According to the U.S. institute of Medicine/National Academy of Sciences, 100 to 600 mg of caffeine can be effective in maintaining mental performance. Safe and moderate caffeine consumption should be between 200 and 300 mg each day, says Dr. Applegate.
Caffeine can also increase your physical performance during long and short-term exercise.
But just so we’re clear, like anything, too much caffeine is not healthy. Dr. Applegate warns against consuming more than 600 mg. Moderation is key!
How Do Coffee, Soda Stack Up on the Caffeine Scale?
Just so we’re on the same page, here are some common sources of caffeine, and the amount of caffeine they contain.
Average size milk chocolate bar, 1.55 oz: 9mg.
Average size dark chocolate bar, 1.45 oz: 31 mg.
Average soda can, 12 oz: 36 mg.
Mainstream energy drink, 12 oz.: 115 mg.
Regular cup of coffee, 12 oz: 230 mg.
Dr.

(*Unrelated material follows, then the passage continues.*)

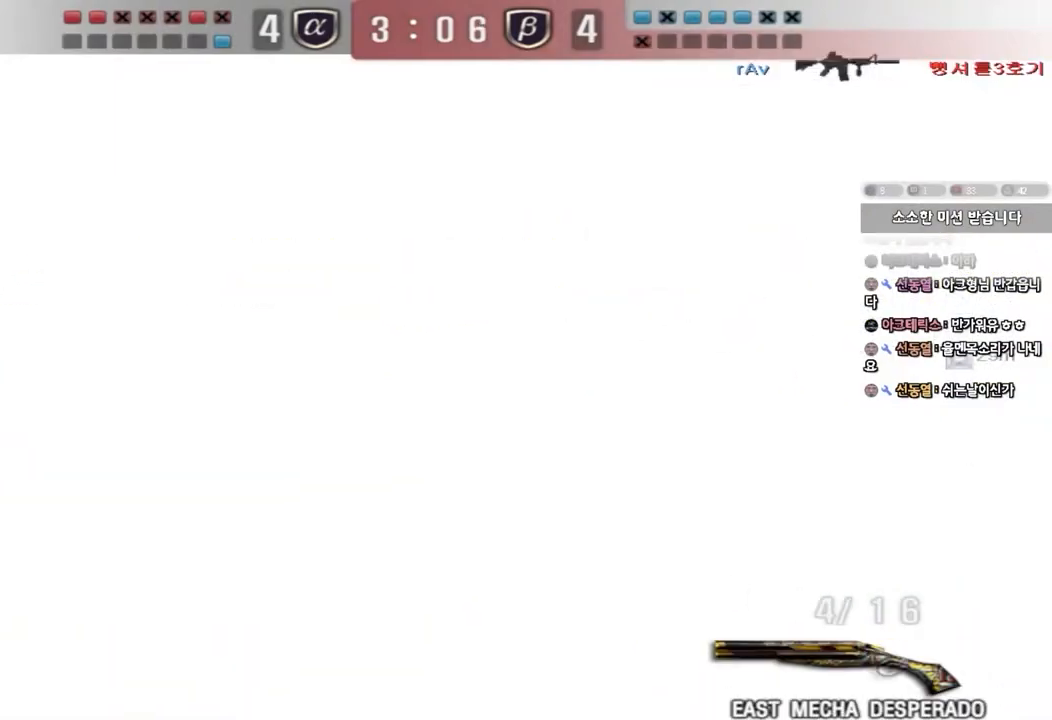
{"keys": ["ctrl", "d", "s"], "events": [[33, "s", "up"], [33, "space", "down"], [117, "a", "down"], [117, "s", "down"], [133, "space", "up"], [150, "ctrl", "up"], [267, "ctrl", "down"], [383, "ctrl", "up"], [400, "a", "up"], [450, "d", "down"], [467, "ctrl", "down"]]}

Applegate says to be careful, because caffeine can easily sneak its way into your diet from unexpected sources. For example, that coffee ice cream or coffee yogurt you love is packed with caffeine! They respectively contain 66 mg and 45 mg of caffeine per 8 oz scoop.
Is caffeine addictive?
Although you may feel like you can’t live without your morning caffeine, it’s not classified as an addictive. People can eliminate caffeine consumption without the physical or emotional effects that can result from an actual drug addiction. For something to be an addictive, Dr. Applegate says, it has to be bad for you.
If you’re feeling the usual mid-afternoon lull kick-in, you don’t have to turn to caffeine to wake you up. According to Dr. Applegate, a quick jaunt around the block or up and down the stairs will help you to perk up.
Can I Have Caffeine When I’m Pregnant?
Dr. Applegate says there is no harm in moderate caffeine consumption when a woman is pregnant- but no more than the equivalent to one 12 oz coffee a day. However, she made sure to mention that this is something you should discuss with your personal doctor or OB/GYN. You can never be too careful.
So ladies, when you’re feeling a little sluggish, it’s okay to indulge in a little caffeine pick-me-up. Just don’t go overboard.